Nick kisses Alexandra too before he shepherds Taryn back through the kitchen door. Alexandra hands Taryn the bulk of her sandwich in a Styrofoam to-go box, and she realizes it might have been better not to order anything all. She feels scraped and examined, like possibly she just failed a pop quiz. The idea of going to work is exhausting.

“So,” she says once they’re back in the truck, heater whirring. It’s gray today, more snow coming maybe, that drab winter light. “That was the wooden spoon trick.”

“That was it.” Nick keeps his foot on the brake, leans his head against the seat and looks at her. “You wanna come back to the house and lie down with me for an hour?”

Taryn runs the edge of her thumbnail across the Styrofoam. Draws a letter T. “Nick—” she starts, no real idea how she thinks she’s going to follow it up, but he shakes his head to stop her.

“Look, Falvey,” he says, and he sounds really tired all of a sudden. “I get that that was weird, and that Alexandra probably said something nasty to you. And we can talk about that as much or as little as you like, but I would really, really like to lie down for an hour before we have to go to work again.” He huffs a breath like possibly he’s irritated, and what he has to feel annoyed about right now Taryn doesn’t know. “And God knows you don’t owe me anything, but I wish you’d come.”

Taryn feels her mouth twist. “She didn’t say anything nasty.” Her voice sounds about as young as Caitlin’s.

Nick smirks, wry and hard. “Not anything nice either, I’ll bet.”
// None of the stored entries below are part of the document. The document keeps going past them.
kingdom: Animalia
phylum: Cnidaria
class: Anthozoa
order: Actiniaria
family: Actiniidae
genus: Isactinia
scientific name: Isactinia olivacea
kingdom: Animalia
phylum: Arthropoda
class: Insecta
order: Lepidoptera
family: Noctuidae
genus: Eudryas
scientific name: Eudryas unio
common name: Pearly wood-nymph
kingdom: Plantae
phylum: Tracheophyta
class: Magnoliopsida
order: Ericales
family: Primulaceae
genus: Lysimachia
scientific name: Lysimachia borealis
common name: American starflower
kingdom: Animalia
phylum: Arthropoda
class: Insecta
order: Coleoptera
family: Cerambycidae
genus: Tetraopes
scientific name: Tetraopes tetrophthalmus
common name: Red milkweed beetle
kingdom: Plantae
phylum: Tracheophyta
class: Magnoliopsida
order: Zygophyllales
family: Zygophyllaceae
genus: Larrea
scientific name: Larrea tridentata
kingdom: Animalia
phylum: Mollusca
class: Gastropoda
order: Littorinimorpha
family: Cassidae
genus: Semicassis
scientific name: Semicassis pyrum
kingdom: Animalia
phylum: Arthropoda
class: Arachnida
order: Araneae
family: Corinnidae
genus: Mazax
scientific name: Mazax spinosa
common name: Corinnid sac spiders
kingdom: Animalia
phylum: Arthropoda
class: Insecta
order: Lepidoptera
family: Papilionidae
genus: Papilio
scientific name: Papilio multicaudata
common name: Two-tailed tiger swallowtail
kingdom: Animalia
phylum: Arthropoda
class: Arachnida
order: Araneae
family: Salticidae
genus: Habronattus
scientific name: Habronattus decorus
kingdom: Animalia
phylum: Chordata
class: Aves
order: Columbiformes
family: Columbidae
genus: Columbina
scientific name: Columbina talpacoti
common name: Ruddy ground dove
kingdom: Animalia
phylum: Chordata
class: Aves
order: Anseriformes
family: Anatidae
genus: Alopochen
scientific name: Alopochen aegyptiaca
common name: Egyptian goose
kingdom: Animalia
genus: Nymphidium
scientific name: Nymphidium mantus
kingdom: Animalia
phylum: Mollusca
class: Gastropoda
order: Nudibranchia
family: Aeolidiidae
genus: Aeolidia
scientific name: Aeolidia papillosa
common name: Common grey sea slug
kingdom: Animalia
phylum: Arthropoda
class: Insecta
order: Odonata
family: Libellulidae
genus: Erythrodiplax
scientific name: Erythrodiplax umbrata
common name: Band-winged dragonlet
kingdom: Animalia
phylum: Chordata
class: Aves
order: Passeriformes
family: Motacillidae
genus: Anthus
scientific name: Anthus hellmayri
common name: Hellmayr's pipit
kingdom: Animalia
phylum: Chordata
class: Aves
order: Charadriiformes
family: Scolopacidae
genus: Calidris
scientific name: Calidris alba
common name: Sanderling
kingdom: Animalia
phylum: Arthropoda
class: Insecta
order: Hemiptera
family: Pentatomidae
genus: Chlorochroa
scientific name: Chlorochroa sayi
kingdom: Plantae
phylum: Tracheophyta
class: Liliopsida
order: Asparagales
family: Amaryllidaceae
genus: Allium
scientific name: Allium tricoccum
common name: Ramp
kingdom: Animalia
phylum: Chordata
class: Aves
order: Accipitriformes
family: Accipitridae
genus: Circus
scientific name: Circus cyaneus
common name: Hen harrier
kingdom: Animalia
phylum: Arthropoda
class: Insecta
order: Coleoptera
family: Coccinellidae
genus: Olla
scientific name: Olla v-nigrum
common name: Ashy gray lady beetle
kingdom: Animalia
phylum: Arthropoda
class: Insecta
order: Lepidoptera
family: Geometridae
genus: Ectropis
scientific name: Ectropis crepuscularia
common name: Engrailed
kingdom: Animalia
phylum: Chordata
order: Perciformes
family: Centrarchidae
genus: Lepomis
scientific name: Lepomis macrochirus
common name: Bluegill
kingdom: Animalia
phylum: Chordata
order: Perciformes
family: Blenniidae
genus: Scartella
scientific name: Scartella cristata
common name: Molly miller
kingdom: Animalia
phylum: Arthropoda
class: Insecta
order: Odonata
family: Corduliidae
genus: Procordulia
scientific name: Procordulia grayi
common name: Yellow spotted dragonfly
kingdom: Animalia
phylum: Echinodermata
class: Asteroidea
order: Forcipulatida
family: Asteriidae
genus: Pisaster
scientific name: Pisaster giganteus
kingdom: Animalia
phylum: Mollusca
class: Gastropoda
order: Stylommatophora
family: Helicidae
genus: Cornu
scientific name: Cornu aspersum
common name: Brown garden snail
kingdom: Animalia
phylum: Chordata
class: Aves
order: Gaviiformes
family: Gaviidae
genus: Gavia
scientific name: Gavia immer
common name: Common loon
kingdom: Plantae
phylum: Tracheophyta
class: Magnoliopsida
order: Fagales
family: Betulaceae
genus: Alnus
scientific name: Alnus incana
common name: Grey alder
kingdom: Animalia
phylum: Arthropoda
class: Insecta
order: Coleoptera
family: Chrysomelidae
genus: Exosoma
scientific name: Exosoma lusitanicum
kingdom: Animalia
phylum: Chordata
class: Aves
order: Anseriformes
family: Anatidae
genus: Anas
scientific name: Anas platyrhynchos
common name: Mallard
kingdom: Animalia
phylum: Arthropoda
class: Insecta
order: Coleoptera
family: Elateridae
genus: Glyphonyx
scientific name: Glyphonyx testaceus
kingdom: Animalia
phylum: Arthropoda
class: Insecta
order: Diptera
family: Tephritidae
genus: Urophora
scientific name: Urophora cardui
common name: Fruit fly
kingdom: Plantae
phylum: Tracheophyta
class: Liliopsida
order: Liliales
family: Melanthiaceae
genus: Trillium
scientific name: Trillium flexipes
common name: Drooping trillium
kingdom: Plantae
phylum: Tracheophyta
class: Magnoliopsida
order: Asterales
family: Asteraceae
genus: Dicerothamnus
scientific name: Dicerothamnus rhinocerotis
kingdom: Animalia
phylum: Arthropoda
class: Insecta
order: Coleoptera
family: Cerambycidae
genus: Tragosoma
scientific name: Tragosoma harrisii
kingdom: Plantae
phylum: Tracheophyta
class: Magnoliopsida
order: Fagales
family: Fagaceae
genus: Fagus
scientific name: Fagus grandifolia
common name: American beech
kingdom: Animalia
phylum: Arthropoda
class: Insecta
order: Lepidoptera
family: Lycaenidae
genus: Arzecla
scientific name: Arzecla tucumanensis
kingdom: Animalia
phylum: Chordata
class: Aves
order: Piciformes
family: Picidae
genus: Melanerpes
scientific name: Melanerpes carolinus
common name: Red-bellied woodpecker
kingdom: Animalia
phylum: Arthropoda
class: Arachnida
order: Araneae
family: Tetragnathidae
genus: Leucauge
“No,” Taryn agrees, tearing off a chunk of Styrofoam at the box’s lip. There’s grit on the top corner, this inky smudge across the white like Connor and Mikey’s foreheads after Ash Wednesday. It’s one of the few days a year Rosemary attends church without fail—every single year, she gives up booze, and every single year, she’s drunk again by Easter. “Nothing nice.”

“It’s not personal,” he promises her, shaking his head. “She figured it out, probably, about you and me. And she was close with—” he breaks off, shrugging. “They were close.”

Taryn thinks about that for a minute, about his wife and his sister and all the things that happened in his life before she knew him. It makes her feel lonely, though she doesn’t think she could explain why. “I wouldn’t mind lying down,” she finally says.

So they do, fully-clothed on top of the wide, canopy bed in the rose-patterned room, ancient ceiling fan turning overhead even though it’s the dead of winter. Nick sleeps hard; Taryn doesn’t close her eyes once. At quarter to they get up and get in their separate cars and drive to work, hardly any words exchanged between them at all. Instead, Taryn rides out the longest shift of her life with Doc, cleanup on a four-car collision with no survivors. By the end of the day, her whole body stinks of blood and disinfectant. She’s almost too tired to drive home, thinking seriously about just sacking out in the Barn’s on-call room.